INSTRUCTIONS TO FOLLOW
Put the part of the rows below that opens with the line containing "8 Go, 512 Mo RAM" and closes with the line containing "Halaman 1/3", both of those lines included, into a numbered list. Drop any blank lines, and leave the pictures out of your answer.

ENTRIES SHOWN
+++

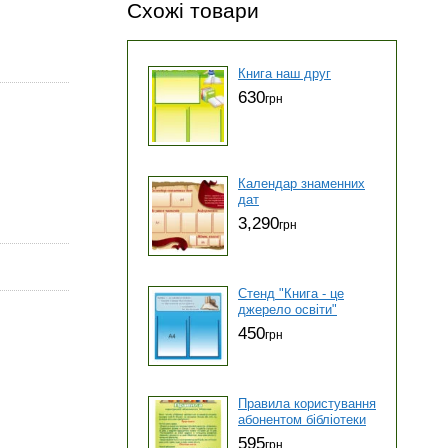
Схожі товари
Книга наш друг
630
грн
Календар знаменних
дат
3,290
грн
Стенд "Книга - це
джерело освіти"
450
грн
Правила користування
абонентом бібліотеки
595
грн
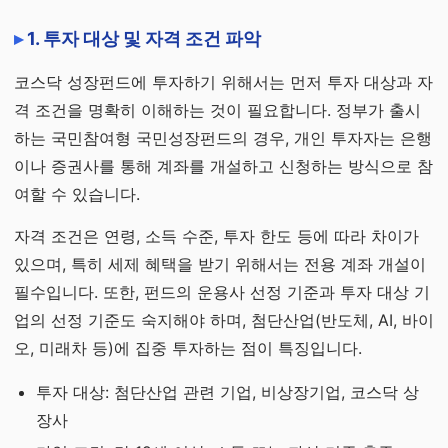
1. 투자 대상 및 자격 조건 파악
코스닥 성장펀드에 투자하기 위해서는 먼저 투자 대상과 자
격 조건을 명확히 이해하는 것이 필요합니다. 정부가 출시
하는 국민참여형 국민성장펀드의 경우, 개인 투자자는 은행
이나 증권사를 통해 계좌를 개설하고 신청하는 방식으로 참
여할 수 있습니다.
자격 조건은 연령, 소득 수준, 투자 한도 등에 따라 차이가
있으며, 특히 세제 혜택을 받기 위해서는 전용 계좌 개설이
필수입니다. 또한, 펀드의 운용사 선정 기준과 투자 대상 기
업의 선정 기준도 숙지해야 하며, 첨단산업(반도체, AI, 바이
오, 미래차 등)에 집중 투자하는 점이 특징입니다.
투자 대상: 첨단산업 관련 기업, 비상장기업, 코스닥 상
장사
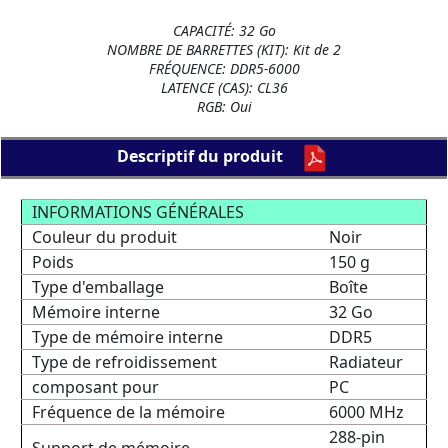
CAPACITÉ: 32 Go
NOMBRE DE BARRETTES (KIT): Kit de 2
FRÉQUENCE: DDR5-6000
LATENCE (CAS): CL36
RGB: Oui
Descriptif du produit
INFORMATIONS GÉNÉRALES
Couleur du produit
Noir
Poids
150 g
Type d'emballage
Boîte
Mémoire interne
32 Go
Type de mémoire interne
DDR5
Type de refroidissement
Radiateur
composant pour
PC
Fréquence de la mémoire
6000 MHz
288-pin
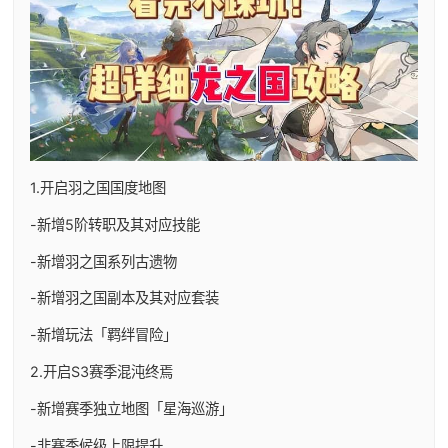
1.开启羽之国国度地图
-新增5阶转职及其对应技能
-新增羽之国系列古遗物
-新增羽之国副本及其对应套装
-新增玩法「羁绊冒险」
2.开启S3赛季混沌终焉
-新增赛季独立地图「星海巡游」
-非赛季候级上限提升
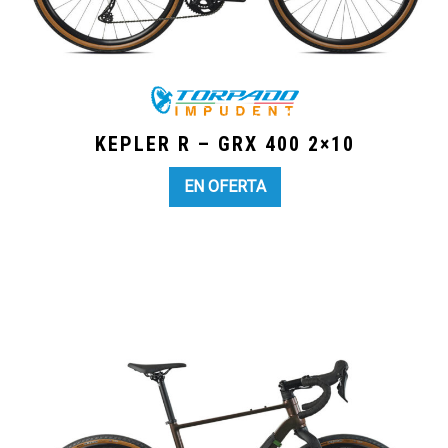
KEPLER R – GRX 400 2×10
EN OFERTA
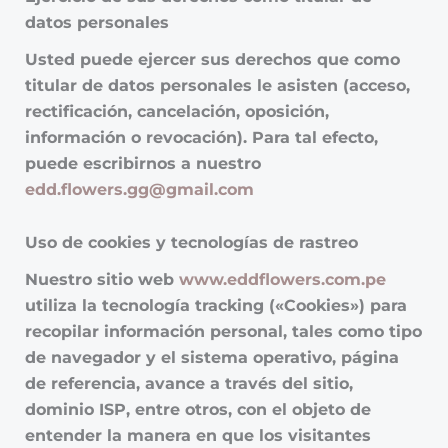
datos personales
Usted puede ejercer sus derechos que como
titular de datos personales le asisten (acceso,
rectificación, cancelación, oposición,
información o revocación). Para tal efecto,
puede escribirnos a nuestro
edd.flowers.gg@gmail.com
Uso de cookies y tecnologías de rastreo
Nuestro sitio web
www.eddflowers.com.pe
utiliza la tecnología tracking («Cookies») para
recopilar información personal, tales como tipo
de navegador y el sistema operativo, página
de referencia, avance a través del sitio,
dominio ISP, entre otros, con el objeto de
entender la manera en que los visitantes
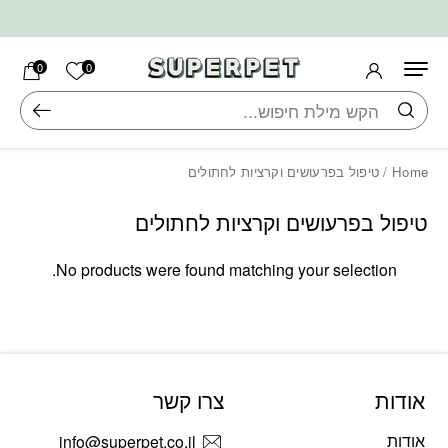
בחזרה למעלה
Skip to Content
הרשימה ש
0
0
חיפוש
Home
/ טיפול בפרעושים וקרציות לחתולים
טיפול בפרעושים וקרציות לחתולים
No products were found matching your selection.
אודות
צרו קשר
אודות
info@superpet.co.il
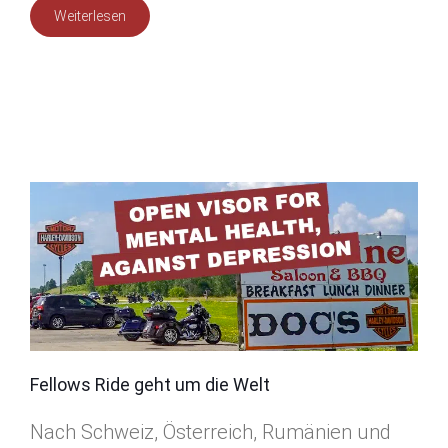
Weiterlesen
Fellows Ride geht um die Welt
Nach Schweiz, Österreich, Rumänien und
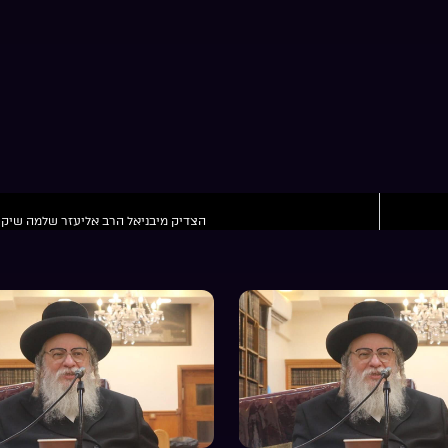
הצדיק מיבניאל הרב אליעזר שלמה שיק 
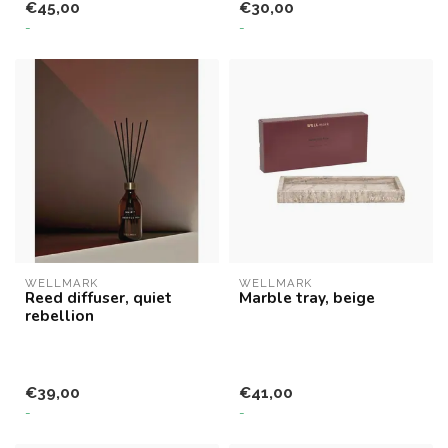
€45,00
€30,00
-
-
WELLMARK
WELLMARK
Reed diffuser, quiet
Marble tray, beige
rebellion
€39,00
€41,00
-
-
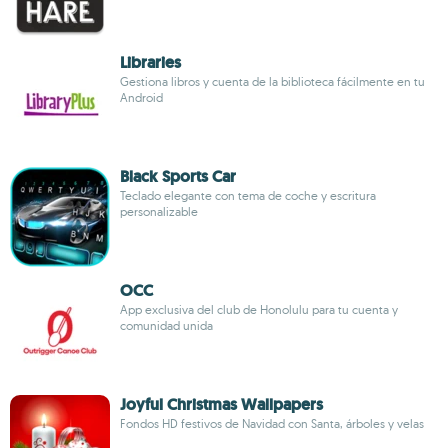
Libraries
Gestiona libros y cuenta de la biblioteca fácilmente en tu
Android
Black Sports Car
Teclado elegante con tema de coche y escritura
personalizable
OCC
App exclusiva del club de Honolulu para tu cuenta y
comunidad unida
Joyful Christmas Wallpapers
Fondos HD festivos de Navidad con Santa, árboles y velas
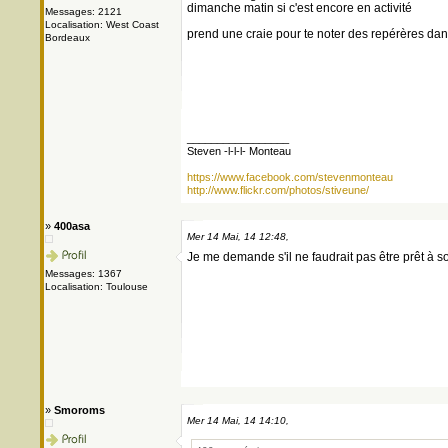
dimanche matin si c'est encore en activité
Messages: 2121
Localisation: West Coast
prend une craie pour te noter des repérères dans
Bordeaux
_________________
Steven -l-l-l- Monteau
https://www.facebook.com/stevenmonteau
http://www.flickr.com/photos/stiveune/
»
400asa
Mer 14 Mai, 14 12:48,
Je me demande s'il ne faudrait pas être prêt à sor
Messages: 1367
Localisation: Toulouse
»
Smoroms
Mer 14 Mai, 14 14:10,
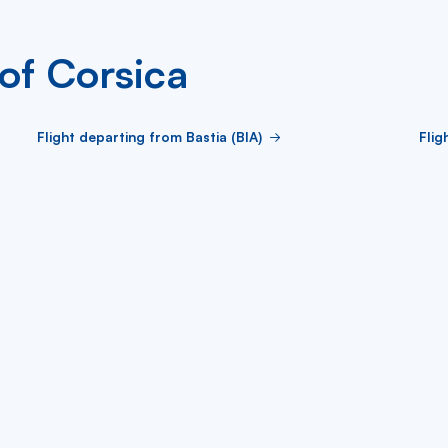
 of Corsica
Flight departing from Bastia (BIA)
Flig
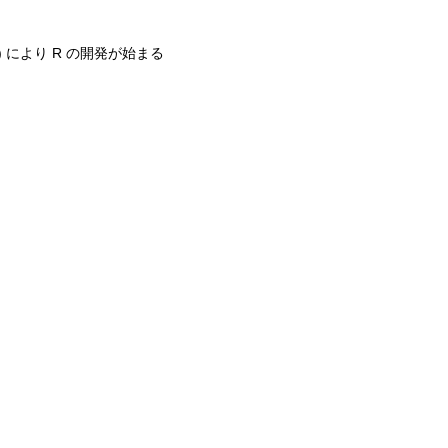
d 大学) により R の開発が始まる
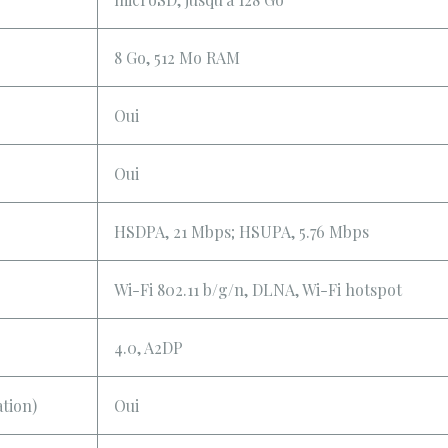
8 Go, 512 Mo RAM
Oui
Oui
HSDPA, 21 Mbps; HSUPA, 5.76 Mbps
Wi-Fi 802.11 b/g/n, DLNA, Wi-Fi hotspot
4.0, A2DP
tion)
Oui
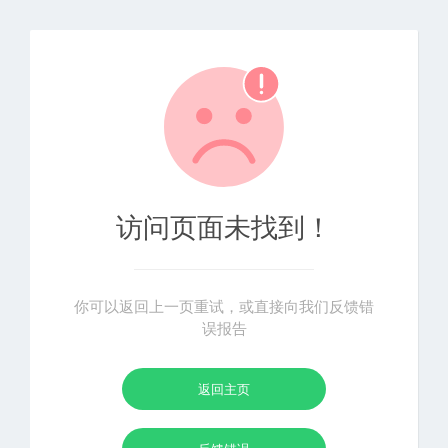
访问页面未找到！
你可以返回上一页重试，或直接向我们反馈错
误报告
返回主页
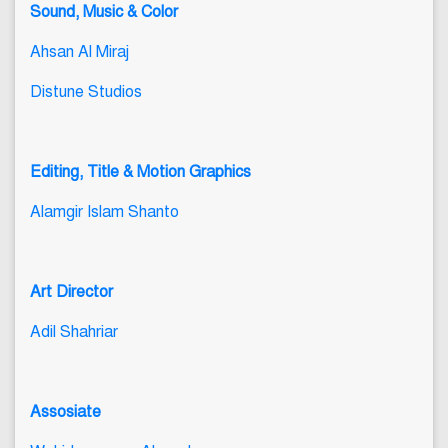
Sound, Music & Color
Ahsan Al Miraj
Distune Studios
Editing, Title & Motion Graphics
Alamgir Islam Shanto
Art Director
Adil Shahriar
Assosiate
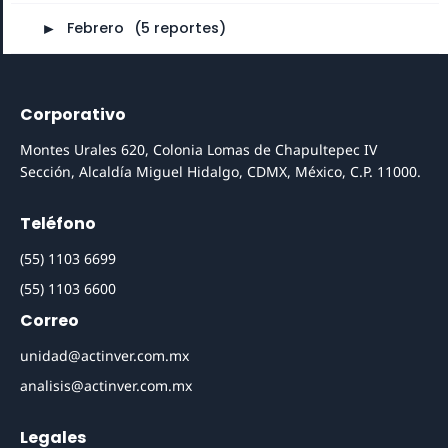
►
Febrero
⠀
(5 reportes)
Corporativo
Montes Urales 620, Colonia Lomas de Chapultepec IV
Sección, Alcaldía Miguel Hidalgo, CDMX, México, C.P. 11000.
Teléfono
(55) 1103 6699
(55) 1103 6600
Correo
unidad@actinver.com.mx
analisis@actinver.com.mx
Legales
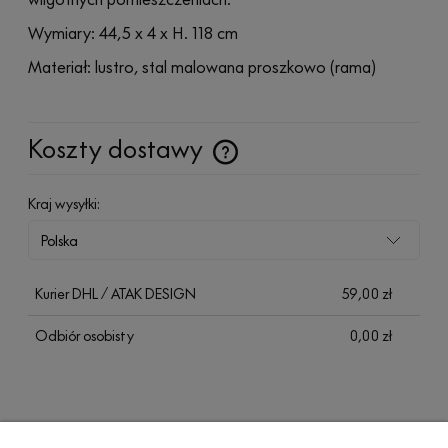
Wymiary:
44,5 x 4 x H. 118 cm
Materiał: lustro, stal malowana proszkowo (rama)
Koszty dostawy
Cena nie zawiera ewentualnych kosztów płatności
Kraj wysyłki:
Kurier DHL / ATAK DESIGN
59,00 zł
Odbiór osobisty
0,00 zł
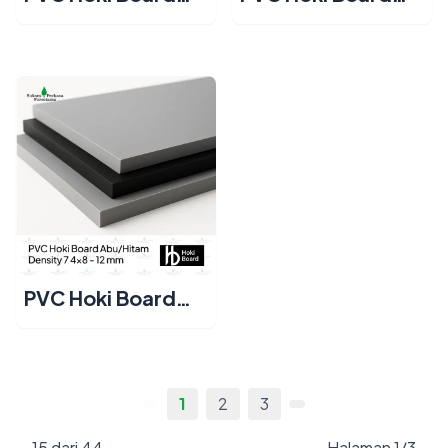
Abu/Hitam
Abu/Hitam
Density 7 4x8 - 18
Density 7 4x8 - 15
mm
mm
PVC Hoki Board
Abu/Hitam
Density 7 4x8 - 12
mm
1
2
3
15 dari 44
Halaman 1/3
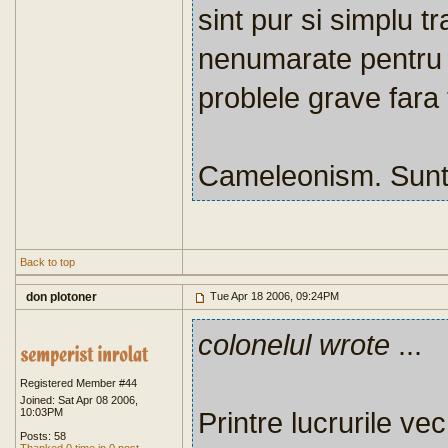
sint pur si simplu tr
nenumarate pentru
problele grave fara
Cameleonism. Sunte
Back to top
don plotoner
Tue Apr 18 2006, 09:24PM
colonelul wrote
...
Registered Member #44
Joined: Sat Apr 08 2006,
10:03PM
Printre lucrurile ve
Posts: 58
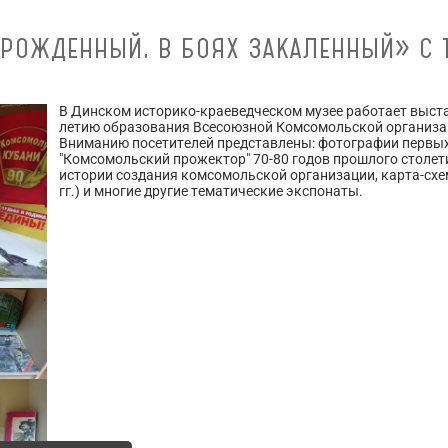
ОЖДЕННЫЙ, В БОЯХ ЗАКАЛЕННЫЙ» С 12.
В Динском историко-краеведческом музее работает выст
летию образования Всесоюзной Комсомольской организа
Вниманию посетителей представлены: фотографии первы
"Комсомольский прожектор" 70-80 годов прошлого столети
истории создания комсомольской организации, карта-схе
гг.) и многие другие тематические экспонаты.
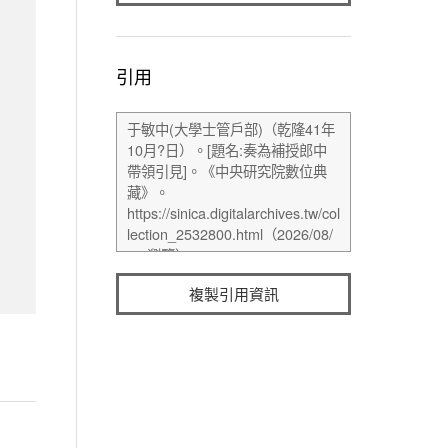
引用
複製引用資訊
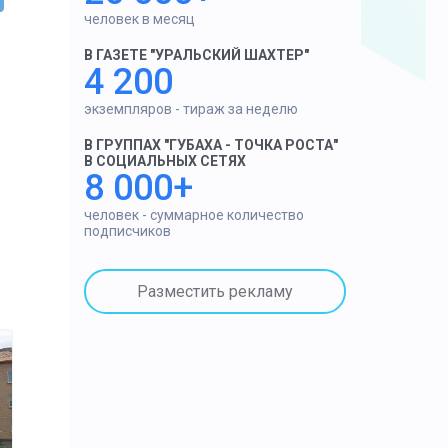
человек в месяц
В ГАЗЕТЕ "УРАЛЬСКИЙ ШАХТЕР"
4 200
экземпляров - тираж за неделю
В ГРУППАХ "ГУБАХА - ТОЧКА РОСТА"
В СОЦИАЛЬНЫХ СЕТЯХ
8 000+
человек - суммарное количество
подписчиков
Разместить рекламу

+++

ANSWER FOR THE TASK
1. 8 Go, 512 Mo RAM
2. Oui
3. Oui
4. HSDPA, 21 Mbps; HSUPA, 5.76 Mbps
5. Wi-Fi 802.11 b/g/n, DLNA, Wi-Fi hotspot
6. 4.0, A2DP
7. tion)
8. Oui
9. 访问页面未找到！
10. 你可以返回上一页重试，或直接向我们反馈错
11. 误报告
12. 返回主页
13. Sound, Music & Color
14. Ahsan Al Miraj
15. Distune Studios
16. Editing, Title & Motion Graphics
17. Alamgir Islam Shanto
18. Art Director
19. Adil Shahriar
20. Assosiate
21. ►
22. Febrero
23. ⠀
24. (5 reportes)
25. Corporativo
26. Montes Urales 620, Colonia Lomas de Chapultepec IV
27. Sección, Alcaldía Miguel Hidalgo, CDMX, México, C.P. 11000.
28. Teléfono
29. (55) 1103 6699
30. (55) 1103 6600
31. Correo
32. unidad@actinver.com.mx
33. analisis@actinver.com.mx
34. Legales
35. Wymiary:
36. 44,5 x 4 x H. 118 cm
37. Materiał: lustro, stal malowana proszkowo (rama)
38. Koszty dostawy
39. Cena nie zawiera ewentualnych kosztów płatności
40. Kraj wysyłki:
41. Kurier DHL / ATAK DESIGN
42. 59,00 zł
43. Odbiór osobisty
44. 0,00 zł
45. Abu/Hitam
46. Abu/Hitam
47. Density 7 4x8 - 18
48. Density 7 4x8 - 15
49. mm
50. mm
51. PVC Hoki Board
52. Abu/Hitam
53. Density 7 4x8 - 12
54. mm
55. 1
56. 2
57. 3
58. 15 dari 44
59. Halaman 1/3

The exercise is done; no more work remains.